Résumé de décision : Conseil des juifs hassidiques du Québec c. Procureur général du Québec, EYB 2021-372838, C.S., 5 février 2021.
Dans le contexte actuel de la pandémie de COVID-19, le maximum de dix personnes pouvant faire partie de l’assistance d’un « lieu de culte » s’applique à chaque salle d’un édifice desservie par un accè

Les demandeurs (trois congrégations religieuses juives hassidiques, des membres et administrateurs de ces congrégations, ainsi qu’un organisme représentant les intérêts de la communauté juive hassidique au Québec) s’adressent au tribunal au sujet de mesures sanitaires adoptées par le gouvernement dans le contexte de la pandémie de COVID-19. Ils sollicitent un jugement déclaratoire et ce qui s’apparente à une ordonnance de sauvegarde, au sujet des rassemblements dans les lieux de culte.

L’arrêté ministériel 2021-003 du 21 janvier 2021 — qui s’inscrivait dans la foulée du décret gouvernemental 2-2021 du 8 janvier 2021 — permettait à un maximum de dix personnes de faire partie de l’assistance d’un lieu de culte. Après un imbroglio et des interventions policières, les autorités sanitaires et le Procureur général du Québec (le PGQ) sont dorénavant d’avis qu’il ne peut y avoir un seul lieu de culte par adresse. Or, cela fait fi de l’interprétation administrative qui avait été acceptée pour le libellé rigoureusement identique (sauf quant au nombre de personnes) du Décret 1020-2020 du 30 septembre 2020. En novembre 2020, le directeur national de la Santé publique (Dr Arruda) signait une lettre dans laquelle il approuvait le protocole sanitaire conjoint élaboré par la Table interreligieuse de concertation du Québec.
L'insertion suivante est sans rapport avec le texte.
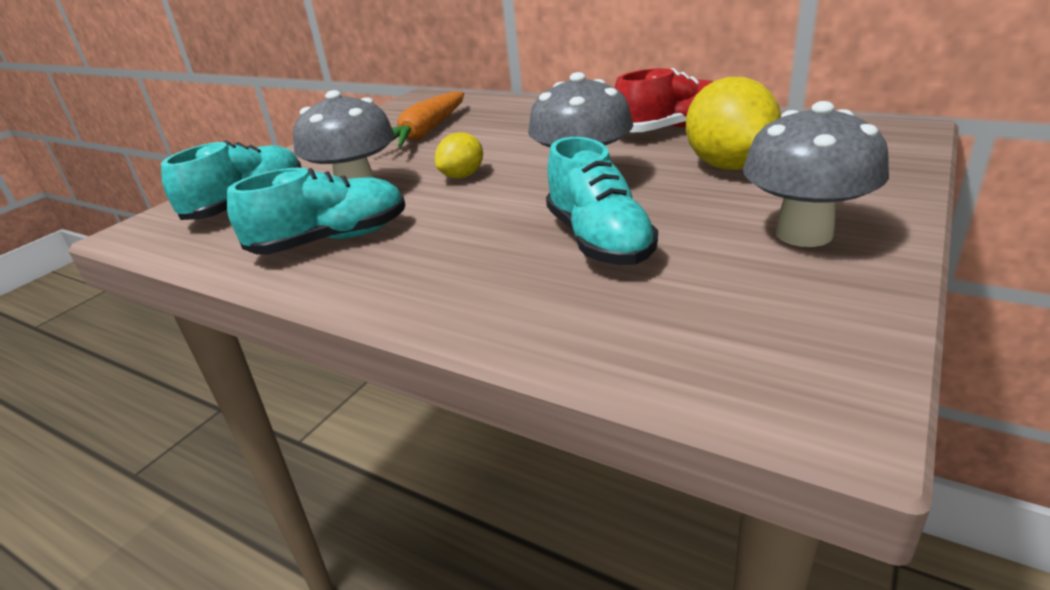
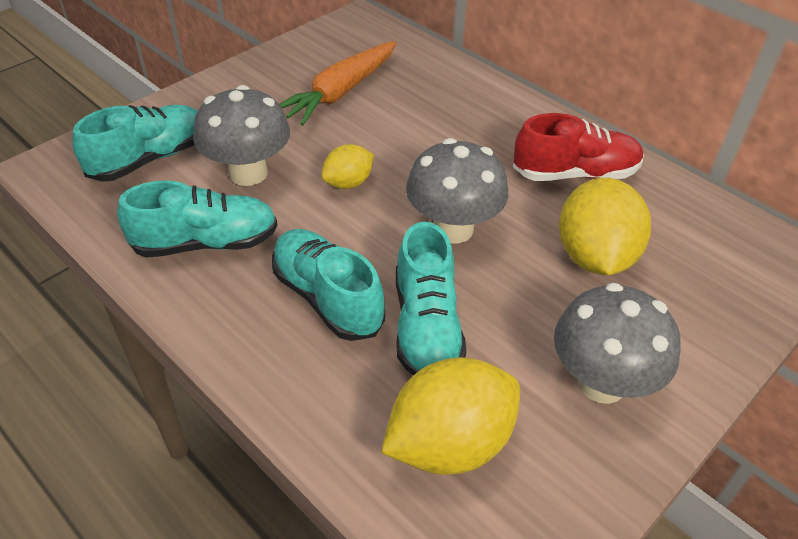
camera: 10 degrees right, 15 degrees up
(482, 246) = (327, 298): none -> turquoise shoe
(682, 311) = (449, 443): none -> yellow lemon

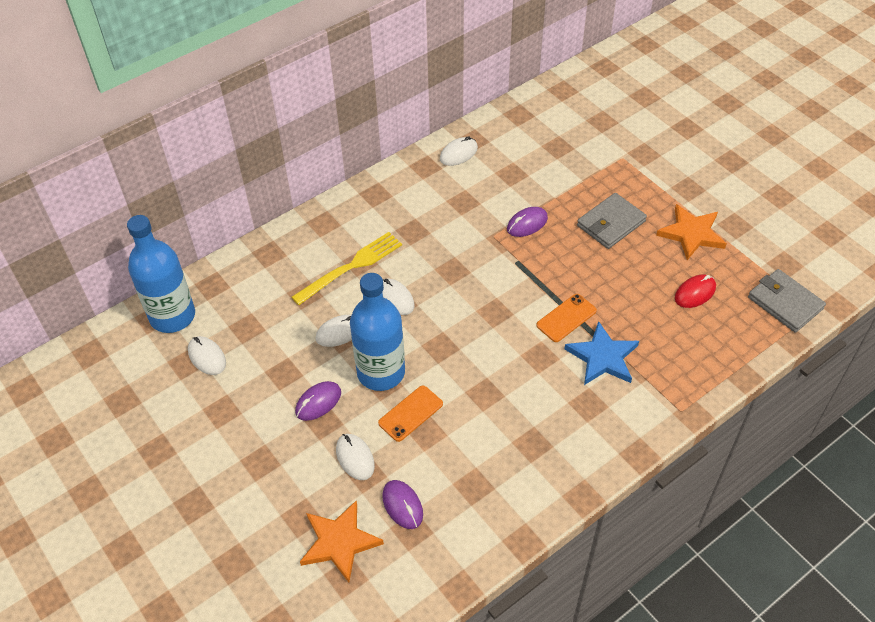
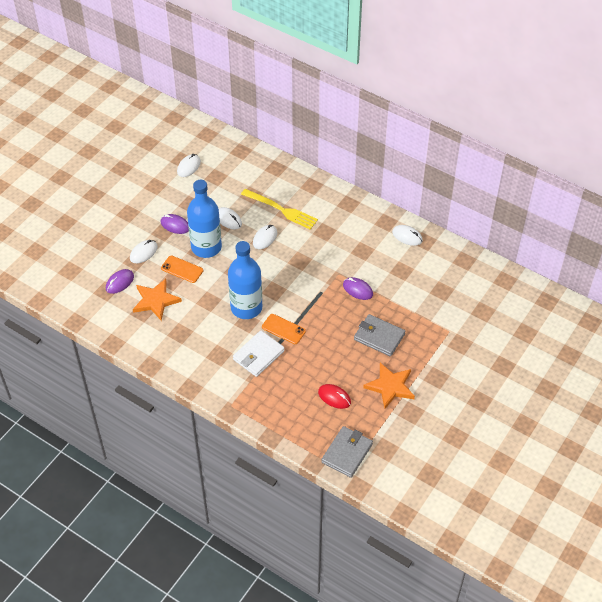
camera: 70 degrees right, 0 degrees up
(172, 316) = (211, 142): blue bottle -> blue bottle (246, 308)
(339, 542) = (89, 261): orange star -> orange star (155, 301)
(603, 357) = (258, 355): blue star -> white wallet

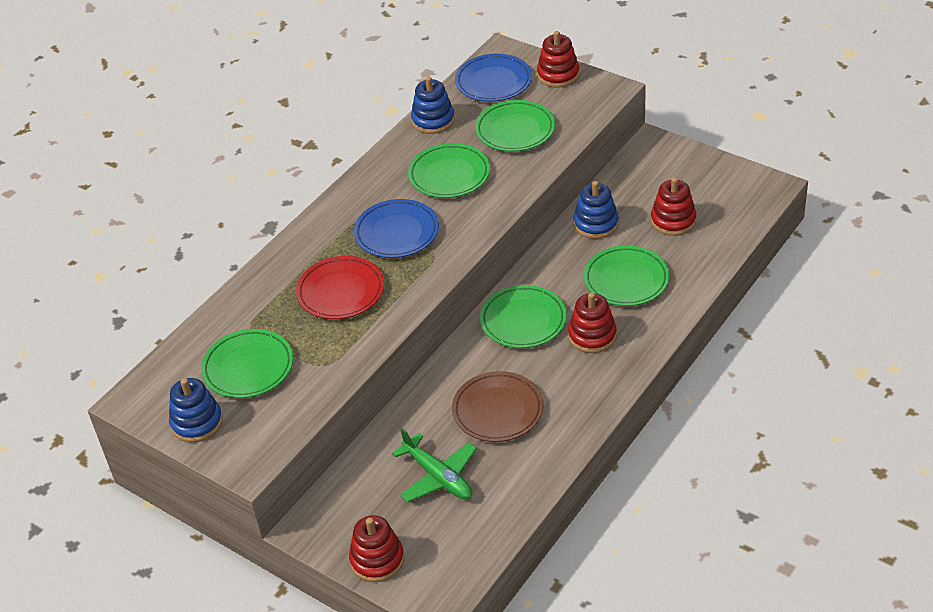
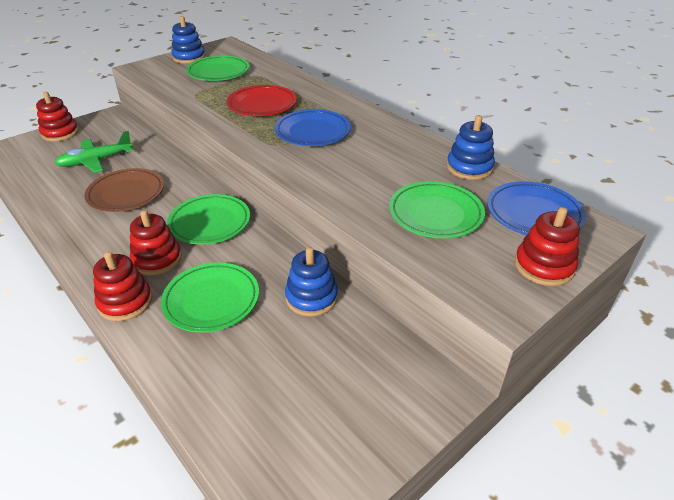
camera: 100 degrees right, 5 degrees down
(449, 175) = (377, 165): green plate -> none
(673, 220) = (281, 368): red stacking toy -> red stacking toy (125, 302)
Un « lieu de culte » pouvait ainsi être une salle à la même adresse qu’une autre salle servant de lieu de culte pourvu que celles-ci aient des entrées indépendantes (avec accès à la rue) sans partager d’espace commun avec les autres salles. Même si le tribunal n’est pas lié par une interprétation administrative, celle de novembre était valide et elle a été consacrée par l’usage. Elle sera donc retenue par le tribunal, au bénéfice de tous les croyants. Le gouvernement ne peut se permettre de modifier arbitrairement l’interprétation qu’il retient pour un terme. En revanche, rien ne l’empêchera de modifier la règle s’il le juge approprié.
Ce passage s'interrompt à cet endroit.